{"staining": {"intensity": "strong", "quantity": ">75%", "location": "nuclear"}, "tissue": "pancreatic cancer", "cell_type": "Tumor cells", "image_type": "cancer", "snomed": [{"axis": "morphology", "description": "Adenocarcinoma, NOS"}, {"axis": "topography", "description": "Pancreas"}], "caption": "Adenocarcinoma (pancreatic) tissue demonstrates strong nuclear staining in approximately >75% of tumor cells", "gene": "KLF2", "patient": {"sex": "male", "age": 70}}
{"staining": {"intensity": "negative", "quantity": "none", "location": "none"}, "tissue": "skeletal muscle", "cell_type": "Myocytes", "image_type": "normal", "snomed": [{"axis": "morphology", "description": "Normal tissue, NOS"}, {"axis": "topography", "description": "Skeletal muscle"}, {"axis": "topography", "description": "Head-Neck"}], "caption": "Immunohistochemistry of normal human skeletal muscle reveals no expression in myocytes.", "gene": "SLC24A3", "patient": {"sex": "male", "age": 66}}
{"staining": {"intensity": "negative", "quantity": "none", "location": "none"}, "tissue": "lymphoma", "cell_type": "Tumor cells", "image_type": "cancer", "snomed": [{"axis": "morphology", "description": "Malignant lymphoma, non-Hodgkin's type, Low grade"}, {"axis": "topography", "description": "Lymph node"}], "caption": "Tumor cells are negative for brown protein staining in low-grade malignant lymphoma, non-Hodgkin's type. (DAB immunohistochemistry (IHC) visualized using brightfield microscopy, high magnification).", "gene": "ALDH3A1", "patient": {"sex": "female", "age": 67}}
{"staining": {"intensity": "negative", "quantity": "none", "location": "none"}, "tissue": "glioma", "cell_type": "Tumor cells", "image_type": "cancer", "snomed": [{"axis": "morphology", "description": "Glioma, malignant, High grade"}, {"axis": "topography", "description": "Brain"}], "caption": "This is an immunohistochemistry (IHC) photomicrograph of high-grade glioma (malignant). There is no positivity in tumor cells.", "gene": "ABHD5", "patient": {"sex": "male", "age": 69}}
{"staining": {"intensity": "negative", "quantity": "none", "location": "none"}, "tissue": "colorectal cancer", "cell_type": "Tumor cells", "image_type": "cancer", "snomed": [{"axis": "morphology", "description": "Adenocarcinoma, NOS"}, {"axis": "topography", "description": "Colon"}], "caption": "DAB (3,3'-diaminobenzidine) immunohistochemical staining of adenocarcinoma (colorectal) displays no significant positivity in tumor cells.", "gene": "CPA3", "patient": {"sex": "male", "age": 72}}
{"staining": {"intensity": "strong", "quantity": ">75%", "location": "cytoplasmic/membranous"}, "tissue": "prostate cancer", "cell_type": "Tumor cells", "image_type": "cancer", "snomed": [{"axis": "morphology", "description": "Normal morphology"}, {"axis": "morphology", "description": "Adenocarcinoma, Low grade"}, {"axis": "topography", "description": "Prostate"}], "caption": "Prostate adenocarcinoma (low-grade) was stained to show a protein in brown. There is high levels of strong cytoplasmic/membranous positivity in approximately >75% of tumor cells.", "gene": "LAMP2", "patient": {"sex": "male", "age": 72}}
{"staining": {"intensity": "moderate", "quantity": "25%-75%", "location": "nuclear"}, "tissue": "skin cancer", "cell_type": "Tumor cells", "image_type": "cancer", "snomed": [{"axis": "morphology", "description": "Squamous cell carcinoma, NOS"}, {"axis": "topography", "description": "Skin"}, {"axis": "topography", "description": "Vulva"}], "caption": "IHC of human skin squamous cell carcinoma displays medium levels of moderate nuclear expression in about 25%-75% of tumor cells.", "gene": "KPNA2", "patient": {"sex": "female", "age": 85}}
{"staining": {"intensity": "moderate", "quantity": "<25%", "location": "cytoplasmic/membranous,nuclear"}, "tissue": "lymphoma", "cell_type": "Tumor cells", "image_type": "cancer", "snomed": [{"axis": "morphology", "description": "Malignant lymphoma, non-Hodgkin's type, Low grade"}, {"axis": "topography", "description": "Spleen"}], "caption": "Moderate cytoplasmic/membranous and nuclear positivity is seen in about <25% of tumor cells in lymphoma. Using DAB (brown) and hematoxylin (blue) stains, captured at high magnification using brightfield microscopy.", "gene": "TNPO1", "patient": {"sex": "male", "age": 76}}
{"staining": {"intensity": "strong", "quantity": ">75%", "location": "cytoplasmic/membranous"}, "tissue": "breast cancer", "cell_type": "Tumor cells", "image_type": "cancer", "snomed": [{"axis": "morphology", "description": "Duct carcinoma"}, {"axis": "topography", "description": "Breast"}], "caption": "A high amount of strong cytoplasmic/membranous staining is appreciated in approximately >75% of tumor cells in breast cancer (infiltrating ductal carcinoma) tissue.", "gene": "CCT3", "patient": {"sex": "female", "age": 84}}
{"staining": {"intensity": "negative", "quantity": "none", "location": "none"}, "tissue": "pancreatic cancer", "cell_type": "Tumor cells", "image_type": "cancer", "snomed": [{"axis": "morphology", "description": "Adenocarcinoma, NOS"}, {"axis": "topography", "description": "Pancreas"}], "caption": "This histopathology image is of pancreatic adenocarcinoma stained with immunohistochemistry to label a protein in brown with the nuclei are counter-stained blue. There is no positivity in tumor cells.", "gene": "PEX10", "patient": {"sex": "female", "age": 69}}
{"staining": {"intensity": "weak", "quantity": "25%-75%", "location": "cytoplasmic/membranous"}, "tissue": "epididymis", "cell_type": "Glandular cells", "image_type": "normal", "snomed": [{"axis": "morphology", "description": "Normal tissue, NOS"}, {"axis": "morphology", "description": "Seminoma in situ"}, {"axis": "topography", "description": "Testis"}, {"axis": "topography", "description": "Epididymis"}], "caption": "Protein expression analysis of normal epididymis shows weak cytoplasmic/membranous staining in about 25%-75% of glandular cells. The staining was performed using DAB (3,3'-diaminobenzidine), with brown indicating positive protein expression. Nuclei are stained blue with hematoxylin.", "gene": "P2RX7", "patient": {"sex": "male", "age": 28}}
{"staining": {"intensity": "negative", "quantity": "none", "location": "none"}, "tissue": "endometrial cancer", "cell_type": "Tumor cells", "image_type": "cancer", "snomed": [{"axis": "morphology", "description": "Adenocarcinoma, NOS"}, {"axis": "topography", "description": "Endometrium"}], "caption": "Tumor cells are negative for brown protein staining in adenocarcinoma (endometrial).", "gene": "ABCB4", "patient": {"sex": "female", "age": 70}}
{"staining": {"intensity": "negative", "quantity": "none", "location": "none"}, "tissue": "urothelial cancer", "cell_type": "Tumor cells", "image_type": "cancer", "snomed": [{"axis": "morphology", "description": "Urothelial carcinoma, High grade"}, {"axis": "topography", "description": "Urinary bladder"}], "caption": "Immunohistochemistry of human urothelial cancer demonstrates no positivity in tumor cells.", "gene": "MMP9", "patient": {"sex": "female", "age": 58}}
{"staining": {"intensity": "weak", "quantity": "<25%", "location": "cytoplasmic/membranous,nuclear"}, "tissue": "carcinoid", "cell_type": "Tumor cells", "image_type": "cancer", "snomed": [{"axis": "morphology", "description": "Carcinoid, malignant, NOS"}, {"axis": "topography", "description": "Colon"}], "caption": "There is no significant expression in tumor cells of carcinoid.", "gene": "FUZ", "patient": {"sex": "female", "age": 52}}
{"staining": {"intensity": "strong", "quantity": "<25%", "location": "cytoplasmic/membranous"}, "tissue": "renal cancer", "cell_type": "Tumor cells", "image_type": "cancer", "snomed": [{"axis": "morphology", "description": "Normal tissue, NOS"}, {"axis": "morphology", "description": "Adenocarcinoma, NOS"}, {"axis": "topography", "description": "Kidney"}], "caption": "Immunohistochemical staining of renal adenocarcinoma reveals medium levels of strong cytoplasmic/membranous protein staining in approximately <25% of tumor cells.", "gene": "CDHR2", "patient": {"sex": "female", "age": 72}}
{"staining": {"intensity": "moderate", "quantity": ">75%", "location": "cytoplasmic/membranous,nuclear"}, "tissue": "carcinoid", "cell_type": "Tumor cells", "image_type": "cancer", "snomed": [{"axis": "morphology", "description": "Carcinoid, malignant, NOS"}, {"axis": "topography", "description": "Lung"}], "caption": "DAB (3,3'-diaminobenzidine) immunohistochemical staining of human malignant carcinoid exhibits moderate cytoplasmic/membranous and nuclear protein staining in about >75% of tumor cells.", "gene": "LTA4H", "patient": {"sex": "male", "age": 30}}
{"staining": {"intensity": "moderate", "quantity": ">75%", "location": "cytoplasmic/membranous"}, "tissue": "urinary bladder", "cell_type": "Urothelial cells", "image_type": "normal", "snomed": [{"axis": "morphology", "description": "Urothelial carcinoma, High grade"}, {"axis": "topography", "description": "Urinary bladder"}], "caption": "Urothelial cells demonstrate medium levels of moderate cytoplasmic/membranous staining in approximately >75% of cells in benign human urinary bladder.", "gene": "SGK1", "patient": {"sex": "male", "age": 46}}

+===+

### Task item
Restate verbatim all lines from the start of the data through the line containing "of normal human", with both ends kept.

### Solution
{"staining": {"intensity": "strong", "quantity": ">75%", "location": "nuclear"}, "tissue": "pancreatic cancer", "cell_type": "Tumor cells", "image_type": "cancer", "snomed": [{"axis": "morphology", "description": "Adenocarcinoma, NOS"}, {"axis": "topography", "description": "Pancreas"}], "caption": "Adenocarcinoma (pancreatic) tissue demonstrates strong nuclear staining in approximately >75% of tumor cells", "gene": "KLF2", "patient": {"sex": "male", "age": 70}}
{"staining": {"intensity": "negative", "quantity": "none", "location": "none"}, "tissue": "skeletal muscle", "cell_type": "Myocytes", "image_type": "normal", "snomed": [{"axis": "morphology", "description": "Normal tissue, NOS"}, {"axis": "topography", "description": "Skeletal muscle"}, {"axis": "topography", "description": "Head-Neck"}], "caption": "Immunohistochemistry of normal human skeletal muscle reveals no expression in myocytes.", "gene": "SLC24A3", "patient": {"sex": "male", "age": 66}}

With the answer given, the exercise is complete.